- Work order
Return exactly the lines below, starting with the one that has "3: (62, 95)" and going on through the one that has "21: (62, 59)".

- Data provided
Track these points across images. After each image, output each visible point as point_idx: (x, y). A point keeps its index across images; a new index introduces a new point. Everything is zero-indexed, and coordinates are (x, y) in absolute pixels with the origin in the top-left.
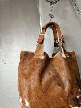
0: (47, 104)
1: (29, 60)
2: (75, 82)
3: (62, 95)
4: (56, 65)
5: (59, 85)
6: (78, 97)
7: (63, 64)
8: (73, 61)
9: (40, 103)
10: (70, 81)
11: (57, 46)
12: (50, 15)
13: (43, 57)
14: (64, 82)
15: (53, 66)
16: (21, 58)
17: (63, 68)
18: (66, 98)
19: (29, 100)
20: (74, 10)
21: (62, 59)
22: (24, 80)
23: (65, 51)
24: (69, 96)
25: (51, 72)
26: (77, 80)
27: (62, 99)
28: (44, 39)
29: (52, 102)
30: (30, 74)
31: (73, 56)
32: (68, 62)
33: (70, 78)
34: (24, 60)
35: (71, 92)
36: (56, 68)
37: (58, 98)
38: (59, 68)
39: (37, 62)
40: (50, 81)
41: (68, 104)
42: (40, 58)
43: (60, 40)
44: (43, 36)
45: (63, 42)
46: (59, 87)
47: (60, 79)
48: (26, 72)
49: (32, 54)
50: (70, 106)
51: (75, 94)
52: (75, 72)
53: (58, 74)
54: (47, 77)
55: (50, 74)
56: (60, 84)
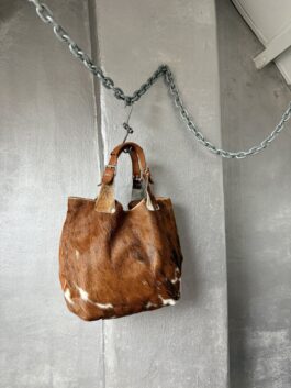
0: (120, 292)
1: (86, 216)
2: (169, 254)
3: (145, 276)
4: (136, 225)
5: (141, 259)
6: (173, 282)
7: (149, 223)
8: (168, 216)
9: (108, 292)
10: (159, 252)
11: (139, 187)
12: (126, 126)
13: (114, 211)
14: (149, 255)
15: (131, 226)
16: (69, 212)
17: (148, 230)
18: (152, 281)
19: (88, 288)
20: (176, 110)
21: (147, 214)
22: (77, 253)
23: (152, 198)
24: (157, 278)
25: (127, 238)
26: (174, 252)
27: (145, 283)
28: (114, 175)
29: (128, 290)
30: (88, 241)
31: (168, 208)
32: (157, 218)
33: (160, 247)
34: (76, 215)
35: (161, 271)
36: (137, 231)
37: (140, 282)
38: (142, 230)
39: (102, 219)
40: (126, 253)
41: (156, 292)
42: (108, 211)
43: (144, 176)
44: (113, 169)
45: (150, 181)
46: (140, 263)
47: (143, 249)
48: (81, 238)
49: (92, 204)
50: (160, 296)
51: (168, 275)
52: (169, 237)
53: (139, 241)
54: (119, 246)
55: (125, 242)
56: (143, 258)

* * *

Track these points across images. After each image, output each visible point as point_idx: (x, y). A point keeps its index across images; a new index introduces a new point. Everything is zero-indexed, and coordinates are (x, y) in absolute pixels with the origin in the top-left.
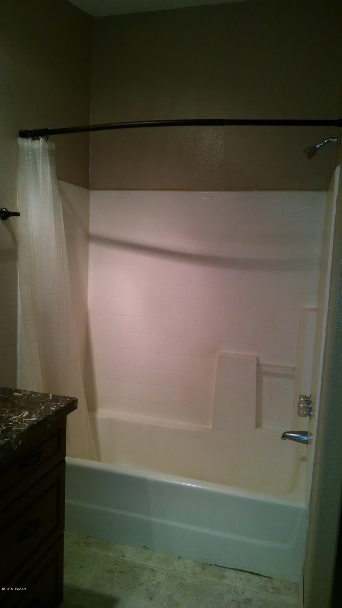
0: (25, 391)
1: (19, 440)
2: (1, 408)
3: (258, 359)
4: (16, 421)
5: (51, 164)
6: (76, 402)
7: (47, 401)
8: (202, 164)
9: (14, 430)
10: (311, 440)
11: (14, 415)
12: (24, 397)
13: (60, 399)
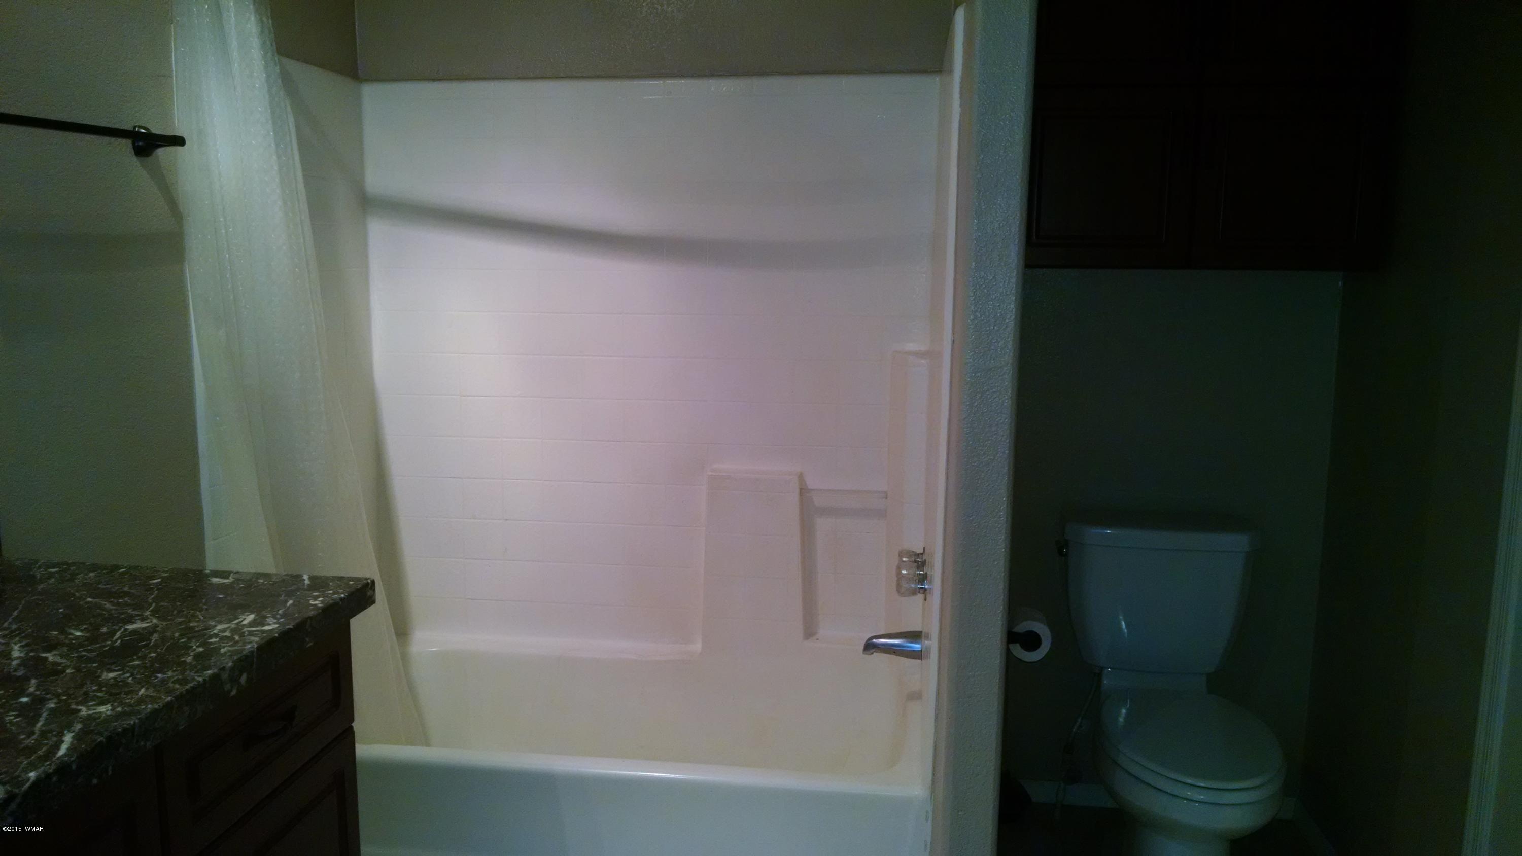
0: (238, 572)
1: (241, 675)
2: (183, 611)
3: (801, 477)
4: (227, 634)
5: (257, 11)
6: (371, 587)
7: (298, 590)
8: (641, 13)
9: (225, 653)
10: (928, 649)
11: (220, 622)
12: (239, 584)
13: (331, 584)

- Answer space
3: (62, 95)
4: (56, 65)
5: (59, 85)
6: (78, 97)
7: (63, 64)
8: (73, 61)
9: (40, 103)
10: (70, 81)
11: (57, 46)
12: (50, 15)
13: (43, 57)
14: (64, 82)
15: (53, 66)
16: (21, 58)
17: (63, 68)
18: (66, 98)
19: (29, 100)
20: (74, 10)
21: (62, 59)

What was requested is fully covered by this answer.